The initial simplicity [of Windows XP] almost never survives contact with software installers. Most of them ignore Microsoft’s programming guidelines by dumping shortcuts and icons across the Start Menu, the desktop and the “tray,” that parking lot of tiny icons at the bottom-right corner. Good luck finding anything on the screen after you’ve let the likes of AOL Instant Messenger or RealPlayer have their way with XP.
With all that extra software, Microsoft needs to persuade other companies to play by its rules, but it’s had trouble getting even its own programmers to do that. The mere presence of Windows Vista can’t change this failure to communicate.
From device drivers to installed software, it all basically does whatever it wants to do, due to Microsoft’s approach to system architecture. I am fully convinced that Windows is a product of consumer usability, and not of any intelligent security design or means to be solid and stable and loved for decades. Now, whether that is good or bad is another story, as Microsoft has grown rich and huge for those choices.
The operating system has done little to ensure that programs move in and move out in an orderly manner; they can throw supporting files and data all over the hard drive, then leave the junk behind when software is uninstalled. As a result, something that should have been fixed in Win 95 — the way Windows slowly chokes on the leftovers of old programs — remains a problem.
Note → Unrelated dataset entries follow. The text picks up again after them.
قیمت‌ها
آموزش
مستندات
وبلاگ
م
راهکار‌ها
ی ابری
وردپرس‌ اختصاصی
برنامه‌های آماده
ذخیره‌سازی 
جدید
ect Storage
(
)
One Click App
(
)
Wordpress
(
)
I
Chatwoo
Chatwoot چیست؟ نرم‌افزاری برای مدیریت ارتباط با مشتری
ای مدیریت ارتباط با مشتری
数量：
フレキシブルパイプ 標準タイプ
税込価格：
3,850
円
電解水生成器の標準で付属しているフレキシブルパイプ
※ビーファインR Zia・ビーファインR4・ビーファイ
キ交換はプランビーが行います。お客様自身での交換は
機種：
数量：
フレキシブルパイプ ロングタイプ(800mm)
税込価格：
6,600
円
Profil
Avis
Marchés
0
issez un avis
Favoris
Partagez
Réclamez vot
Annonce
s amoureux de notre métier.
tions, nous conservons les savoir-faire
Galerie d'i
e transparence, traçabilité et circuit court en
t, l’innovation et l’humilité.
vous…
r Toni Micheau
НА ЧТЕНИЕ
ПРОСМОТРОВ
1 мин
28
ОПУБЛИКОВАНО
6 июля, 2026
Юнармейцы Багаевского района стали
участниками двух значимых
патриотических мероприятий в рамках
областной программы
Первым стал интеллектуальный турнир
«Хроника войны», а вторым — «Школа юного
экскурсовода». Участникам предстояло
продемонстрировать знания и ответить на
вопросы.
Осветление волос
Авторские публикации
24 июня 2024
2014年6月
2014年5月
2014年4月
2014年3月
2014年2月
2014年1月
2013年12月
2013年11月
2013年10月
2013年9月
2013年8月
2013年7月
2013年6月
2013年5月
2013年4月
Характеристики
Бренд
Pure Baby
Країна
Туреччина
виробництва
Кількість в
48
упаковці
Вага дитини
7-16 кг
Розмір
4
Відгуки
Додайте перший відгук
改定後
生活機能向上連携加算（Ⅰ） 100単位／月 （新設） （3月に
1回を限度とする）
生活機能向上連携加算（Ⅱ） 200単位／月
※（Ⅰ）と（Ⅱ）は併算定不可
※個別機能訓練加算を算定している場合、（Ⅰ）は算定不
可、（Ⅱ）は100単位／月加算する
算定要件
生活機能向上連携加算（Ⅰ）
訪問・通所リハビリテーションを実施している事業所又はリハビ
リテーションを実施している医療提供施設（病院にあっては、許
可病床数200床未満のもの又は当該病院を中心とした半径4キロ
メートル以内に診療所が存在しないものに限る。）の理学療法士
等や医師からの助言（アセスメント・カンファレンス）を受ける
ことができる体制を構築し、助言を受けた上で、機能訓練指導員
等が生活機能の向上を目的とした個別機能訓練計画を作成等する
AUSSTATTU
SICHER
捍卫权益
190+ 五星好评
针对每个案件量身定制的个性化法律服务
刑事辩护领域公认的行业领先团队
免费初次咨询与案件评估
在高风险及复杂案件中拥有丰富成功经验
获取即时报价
This is all too true, but again, what alternative is there? And with moving forward in Vista, how exactly will that fix everything? So many programs are bound to act funky or outright break with the new OS. People who have paid for these programs will clamor for support with upgrades (which thankfully software vendors have gotten consumers used to purchasing these upgrades). But, in the end, turning this huge ship that is a Windows-based community around is not going to be easy, or maybe even possible with the Windows OS architecture.
Imagine having Windows running so many important things for years, or even 20 years from now. The world is also becoming more PC-literate, but you can bet that 99% of all the next generation users are growing up with Windows, as opposed to other OS flavors, although I will give that next-gens will be better able to adapt to other OS options if they so chose to. This means that there is a very real threat to *nix servers and tools that they will slowly be bred out of existence (of note, putting *nix into the hands of developing countries can then be both a saving grace or also further stratification…).
Hopefully Windows gets some things right with Vista, but somehow I really doubt it. XP was a major step for Microsoft and it has lasted 5 years during the stabilization of the PC in our daily lives, young and old. I think it will look prettier, be larger, be more complex, will have more layers and layers of cool graphics and security apps, but it all just covers the same buggy and outdated architecture underneath.